Итак, сперва обличу, сколько могу, невежество неверующих, чтобы по обличении лжи сама собой воссияла наконец истина и для тебя несомненно было, что уверовал ты в истину и, познав Христа, не впал в обман. Думаю же, что с тобой, как с христолюбцем, прилично рассуждать о Христе. Ибо уверен, что ведение о Нем и веру в Него предпочитаешь всему.
2. В начале не было зла, потому что и теперь нет его во святых, и для них вовсе не существует оно. Но люди впоследствии сами против себя начали примышлять и воображать злое. Отсюда же, конечно, образовали себе и первую мысль об идолах, несущее представляя как сущее.
Создатель міра и Царь царей Бог, превысший всякой сущности и человеческого примышления, как благий и все превосходящий добротой, сотворил род человеческий по образу Своему, собственным Словом Своим, Спасителем нашим Иисусом Христом, и чрез уподобление Себе соделал его созерцателем и знателем сущего, дав ему мысль и ведение о собственной Своей вечности, чтобы человек, сохраняя это сходство, никогда не удалял от себя представления о Боге и не отступал от сожития со святыми, но, имея в себе благодать Подателя, имея и собственную свою силу от Отчего Слова, был счастлив и собеседовал с Богом, живя невинной, подлинно блаженной и бессмертной жизнью. Ни в чем не имея препятствия к ведению о Боге. человек – по чистоте своей – непрестанно созерцает Отчий образ, Бога-Слова, по образу Которого и сотворен; приходит же в изумление, уразумевая Отчее чрез Слово о всем промышление, возносясь мыслью выше чувственного и выше всякого телесного представления, силой ума своего касаясь Божественного и мысленного на небесах. Когда ум человеческий не занят телесными предметами и не примешивается к нему совне возбуждаемое ими вожделение, но весь он горе и собран в себе самом, как было в начале, – тогда, преступив за пределы чувственного и всего человеческого, парит он в горних и, взирая на Слово, видит в Нем Отца Слову, услаждаясь созерцанием Его и обновляясь в любви к Нему. Так и Священные Писания о первом сотворенном человеке, который на еврейском языке назван Адамом, говорят, что в начале с непостыдным дерзновением устремлен был он умом к Богу и сожительствовал со святыми в созерцании мысленного, какое имел в том месте, которое святой Моисей в переносном смысле наименовал раем (Быт. 2, 8). А к тому, чтобы видеть в себе Бога, достаточно душевной чистоты, как и Господь говорит: блажени чистии сердцем, яко тии Бога узрят (Мф. 5, 8).

§ Фрагмент набора данных:
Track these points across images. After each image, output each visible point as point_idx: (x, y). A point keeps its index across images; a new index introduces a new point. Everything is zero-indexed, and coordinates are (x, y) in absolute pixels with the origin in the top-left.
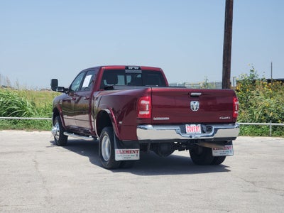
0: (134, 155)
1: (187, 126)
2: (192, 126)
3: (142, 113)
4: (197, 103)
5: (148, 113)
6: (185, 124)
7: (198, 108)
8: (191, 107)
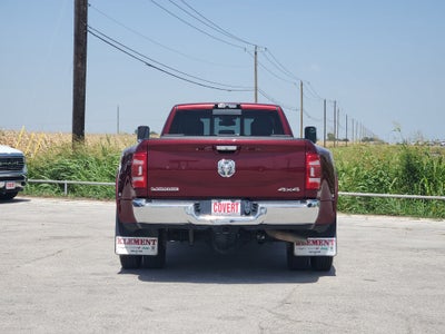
0: (149, 248)
1: (213, 202)
2: (224, 202)
3: (135, 179)
4: (232, 163)
5: (141, 179)
6: (210, 198)
7: (233, 171)
8: (219, 171)
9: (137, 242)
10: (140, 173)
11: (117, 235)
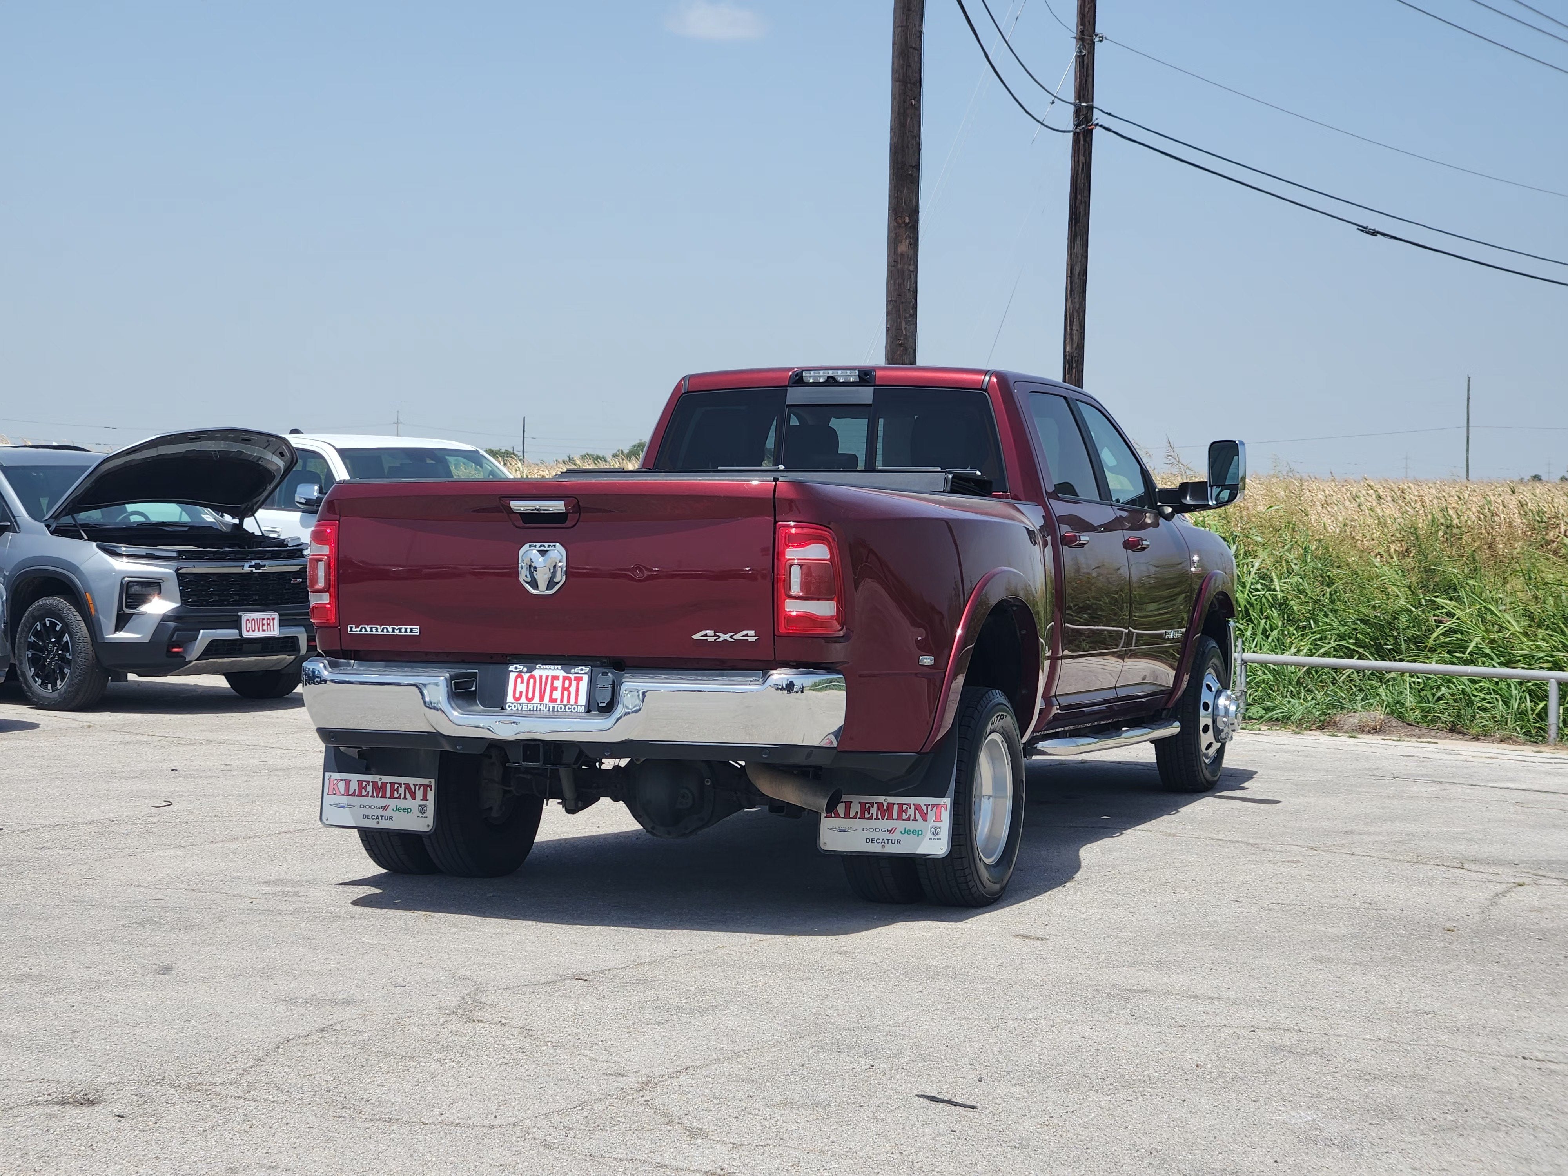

§ Суть задания:
**A.** Выпишите из избранного текста все определения жизни, которой, по его словам, жил человек, собеседуя с Богом.
**B.** Ответьте на вопросы по избранному тексту:
(i) Что люди образовали себе, начав примышлять и воображать злое?
(ii) На каком языке первый сотворенный человек назван Адамом?
(iii) Чего достаточно, чтобы видеть в себе Бога?
**C.** Допишите следующую часть избранного текста, начиная после его последнего предложения.

§ Ответы:
**A.** невинная, подлинно блаженная, бессмертная

**B.**
(i) Первую мысль об идолах.
(ii) На еврейском.
(iii) Душевной чистоты.

**C.**
3. Таким, по сказанному, Создатель соделал род человеческий и желал, чтобы таким же и пребыл он. Но люди, вознерадев о совершеннейшем и поленившись постигнуть его, охотнее взыскали того, что ближе к ним; ближе же к ним были тело и телесные чувства. Посему уклонили они ум свой от мысленного, начали же рассматривать самих себя. А рассматривая себя, занявшись телом и иными чувственными вещами и обольщаясь этим, как своей собственностью, впали в самовожделение, предпочтя собственное созерцанию Божественного, и, закоснев в этом, не хотя оставить ближайшего к ним, смятенную и возмущенную всякими вожделениями душу свою подавили плотскими удовольствиями, наконец же забыли о своих силах, дарованных Богом в начале. Что это истинно, – можно видеть то и на первосозданном человеке, как говорят о нем Священные Писания. Пока ум его устремлен был к Богу и к созерцанию Бога, он отвращался от воззрения на тело. Когда же по совету змия оставил мысль о Боге и начал рассматривать себя самого, тогда впал в плотское вожделение. И уразумеша, яко нази беша (Быт. 3, 7), и, уразумев, устыдились. Узнали же наготу свою не столько по недостатку одежд, но и потому, что совлеклись созерцания Божественного и обратили мысль к противоположному. Ибо, уклонившись от мысленного устремления к Единому и Сущему (разумею Бога) и от любви к Нему, вдались уже в различные и частные пожелания тела. Потом, как обыкновенно бывает, допустив в себя вожделение каждой вещи и вдруг многих вещей, начали иметь привязанность и к самим вожделениям, а потому стали бояться оставить их.
От сего произошли в душе и боязнь, и страх, и удовольствие, и мысли, свойственные смертному. Душа, не желая оставить вожделений, боится смерти и разлучения с телом; снова же вожделевая и не достигая подобного прежнему, научается убивать и делать неправду. А почему и это делает душа – уместно будет объяснить это по мере сил.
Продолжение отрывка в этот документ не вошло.